Matthew Rothschild, the editor and publisher of The Progressive, has devoted much of his writing for the last eight years to the direct and indirect consequences of Sept. 11, 2001. Where was he and what was he doing when he learned of the attacks?

He had just arrived at the office, at about 8:30 a.m. The phone rang. He answered. It was a friend. "He said, 'Did you hear what happened?'" Rothschild recalls. "I said, No. He said, Turn the TV on, a plane had hit the tower."

Rothschild went into The Progressive's conference room, turned on the TV and watched the second plane hit the tower.

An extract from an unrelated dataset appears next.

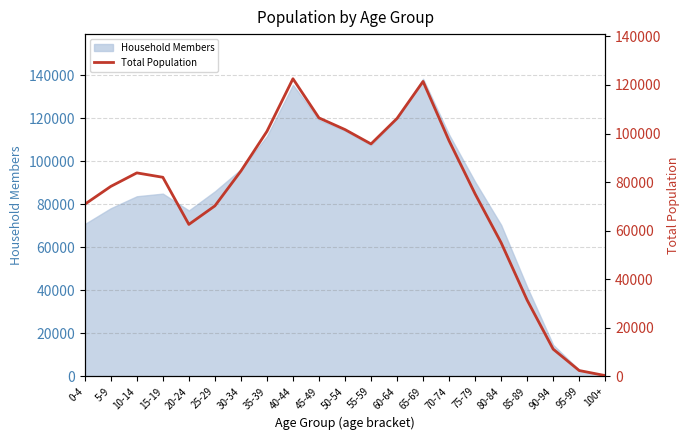

What is the label of the 7th point from the right?

70-74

Straight away, he says, "I knew it was going to have profoundly negative consequences for this country in the short term. I didn't want to write anything right away. I don't think I wrote anything for 24 hours. I wanted to try to figure out as much as I could about what had happened, what the causes were, that I could get my hands on. I didn't want to say anything stupid, and I also wanted to go home and be with my family."

He would go home to be with his family, but not until the end of the day. His youngest son, then nine years old, had a soccer game scheduled after school. There was some debate about whether the game should go on as planned. The consensus was to let the kids play, to salvage some semblance of normalcy on a day that was anything but normal.

Rothschild was in favor of this, but "I remember how odd that was, to go to a soccer game on a beautiful fall day here in Madison when New York City was burning, and when there was ash all over the streets and people didn't know where their kids were and 3,000 people were dead."

Like so many others who turned on the TV or radio that morning, "I was stunned, first," he says. "And feeling for the people in those buildings, and seeing the images of those people jumping out of those buildings. That's still in my mind right now as I think back to it. That's an event that, here in Madison, I don't feel like I can talk about it with any authenticity, really, because it was such a different event for people who were there."

In the minutes and hours following the attacks, pundits began to weigh in. Rothschild didn't joint them.

"I really wanted to resist a knee-jerk interpretation of the event," he says. "It is a good idea sometimes just to wait. By the next day, I'd learned enough, read enough, consulted with enough people to figure out what this was we were looking at, and what this was that we were about to expect, and what we should say about it."

The latest issue of The Progressive was about to be sent to the printer, Rothschild recalls. "We had to tear up some pages and write something in the next 48 hours, so I had to keep my emotion for a long time, and there was a feeling of imperative that I needed to say something. But I wanted to give myself the time and give ourselves the time here to be a little bit deliberative about such a serious event."

Meanwhile, a growing number of pundits were establishing a gospel choir around one consensus refrain. "People were saying, oh my god -- as though we were going to be attacked every September or something -- we're never going to be the same, we're never going to be safe here, we're never going to be whatever," observes Rothschild. "And I thought that was extreme. I was worried about what it was going to do to the American psyche, though, and Bush and Cheney certainly exploited that indentation on the American psyche for all it was worth."

As he watched the events of 9/11 unfold, Rothschild adds, "I was worried that civil liberties might go by the wayside, because here at The Progressive we wrote about what happened during World War I, we wrote about Japanese-Americans in World War II, we knew what happened in the Cold War. So that was something we predicted right away, and it was not a hard prediction to make at all. Unfortunately it came true, but it was obvious to us that it was going to happen."

It didn't have to happen, he adds, "but when only one Senator in the U.S. Senate stands up to the U.S.A. Patriot Act, Russ Feingold, bless his heart, and everyone else runs for cover, the likelihood of it happening was astronomical."